Bust stories overtaking boom stories

By Mark Luedtke

Boom-bust cycles are caused by an artificial increase in credit. When interest rates are held artificially low, like the Federal Reserve (Fed) has done not only since 2008, but since the 1970s, it confuses entrepreneurs into believing more real resources have been saved and can be borrowed to build new businesses and expand existing ones. Borrowing and debt explode. This produces a temporary boom in which you see headline after headline touting businesses starting, expanding, and hiring.

That’s what the Dayton Daily News has been reporting for the last couple of years. Every week it announced new businesses, mostly pizza places, brewpubs, and donut shops.

There are several problems with this. The real resources for new businesses have to come from somewhere, and since the economy is not really growing, only artificial credit is growing, they come from capital consumption. Capital consumption during previous booms produced the disintegrating eyesores littering the area. Less capital means workers make less money. Squandered resources make everybody poorer.

We’re suffering massive capital consumption now, and squandered capital will become new eyesores in the near future.

Capital consumption is one reason for increasing economic division between the haves-a-lot and the haves-little-or-nothing. It’s the cause of the rampant local economic division in the region.

Furthermore, because there’s little or no real increase in demand, the new businesses take customers from existing businesses. Some must close. Recently I’ve noticed more stories of bankrupted businesses than new ones. This may signal the end of the boom.

Expect to see more and more articles like this one from the DDN: “German grocery store chain Lidl has halted plans to open a store in Beavercreek,” it wrote.

The DDN also quoted the owner of pioneering Blank Slate Brewing in Cincinnati which closed suddenly. “The reason for our closure is pretty simple. We ran out of money. We simply don’t have enough cash to keep going,” he posted.

Busted business stories are canaries in the coal mine. By the time the National Bureau of Economics Research (NBER) officially declared a recession during the last bust, it reported the recession had begun six months earlier. The same thing will likely happen with the coming bust. The recession seems to have already started.

Another sign the crash is near is banks shuttered 1,700 branches in the year ending June 2017. That’s the most ever.

Artificial credit also causes price inflation. That’s why housing prices have soared to record highs much as they did right before the last crash.

Wall Street seems to have realized boom is turning to bust too. The Dow recently dropped over 10 percent. It fell a record 1,175 in one day. Talking heads say not to worry. Since 2008 the Dow has dropped numerous times only to quickly rebound. That’s supposed to happen again.

But this time is different. During the previous crashes, the Fed was flooding markets with billions of dollars of funny-money every month from its quantitative easing program. It was holding interest rates at zero. Now the Fed is raising rates and withdrawing credit from markets.

The bust will follow. That’s inevitable. It’s just a question of how soon. Stocks may rebound first. They may not. Nobody can predict for sure.
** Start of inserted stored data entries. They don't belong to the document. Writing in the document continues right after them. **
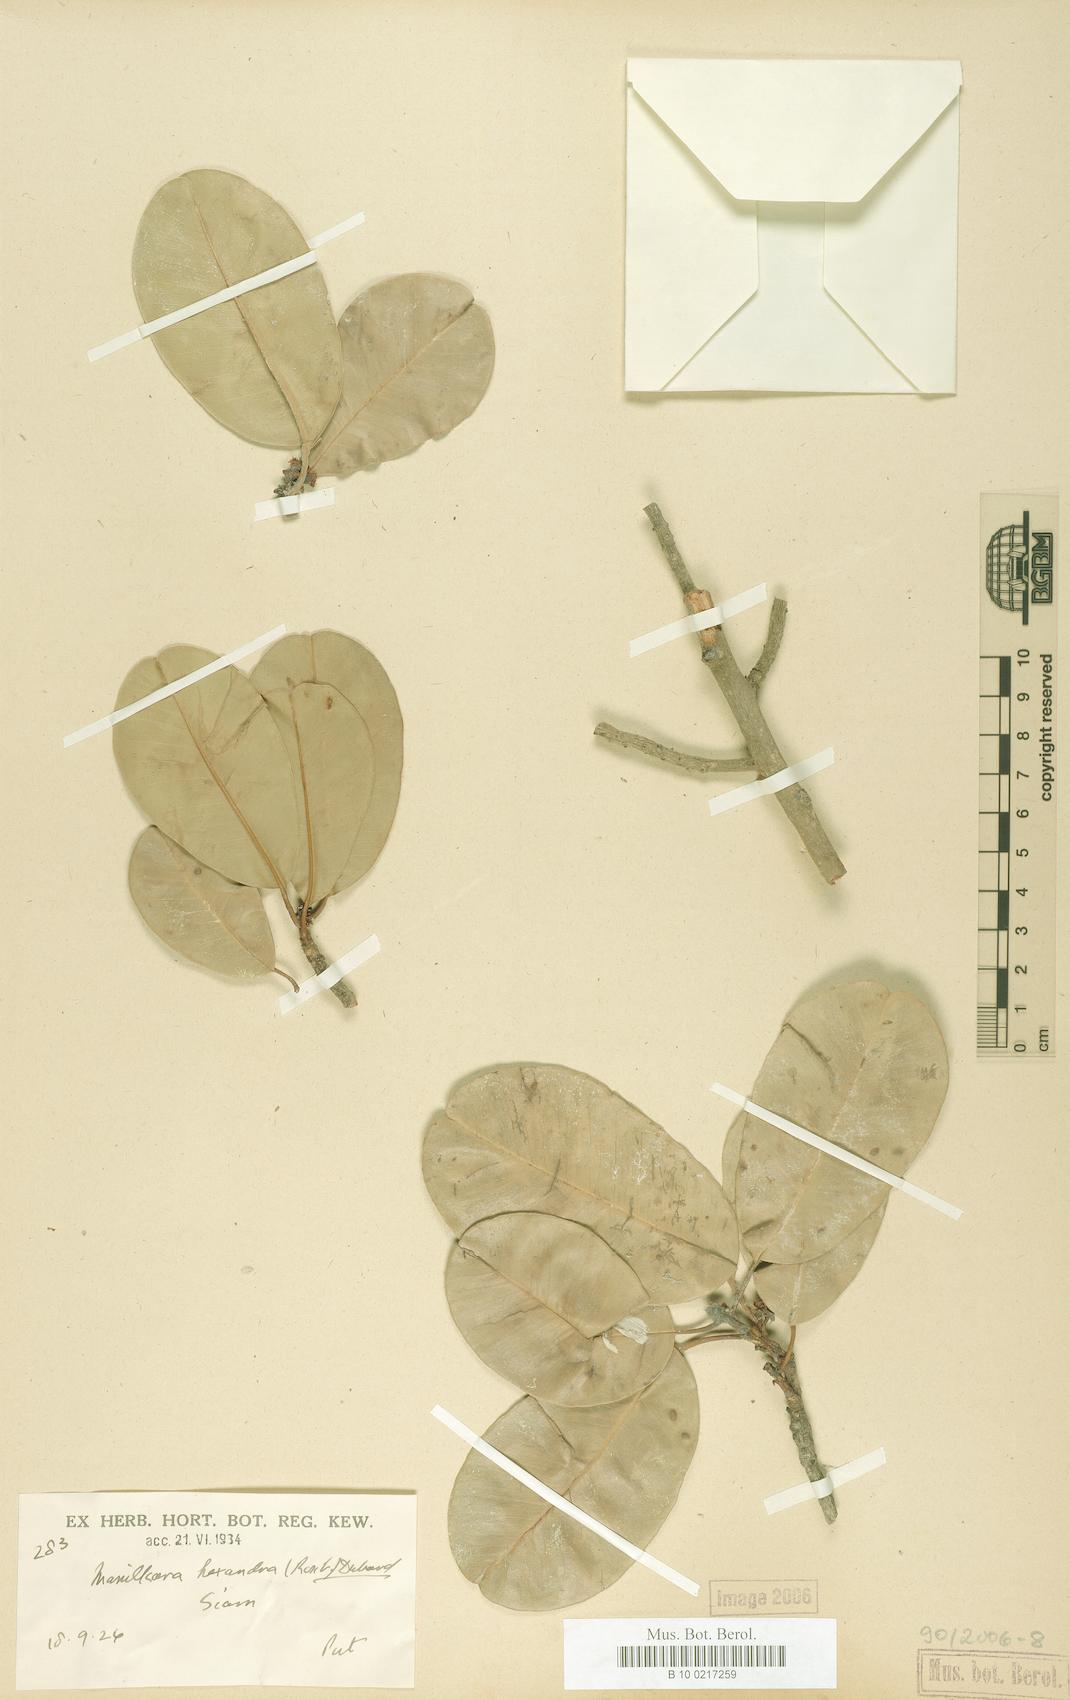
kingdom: Plantae
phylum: Tracheophyta
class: Magnoliopsida
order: Ericales
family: Sapotaceae
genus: Manilkara
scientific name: Manilkara hexandra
The Fed is stuck between a declining economy and inflation. While the Fed claims inflation is below 2 percent, grocery and energy bills and asset price inflation expose that lie. Fed governors are raising rates because they know real inflation is getting out of control. Janet Yellen resigned as Fed chief after an unusually short run to escape blame for the crash.

Bloomberg explains, “Pressure again came from the Treasury market, where another weak auction gave bond bears ammunition, sending the 10-year yield to the highest in four years. Equity investors took bond signals to mean interest rates will push higher, denting earnings and consumer-spending power.”

Treasury rates have remained remarkably low for years because the Fed bought huge amounts of them. Now yields are rising despite that. The Fed has lost control of interest rates because of real inflation.

While this is happening, thanks to big-spending Republicans, the US government is on track to borrow over $1 trillion this year, twice what it borrowed last year. President Trump is pushing a $1.5 trillion infrastructure boondoggle, twice the outrageous boondoggle of President Obama which improved nothing.

It’s hard to imagine our rulers doing more damage, but every new regime, regardless of party, does. We’re going to pay an unprecedented price, and soon.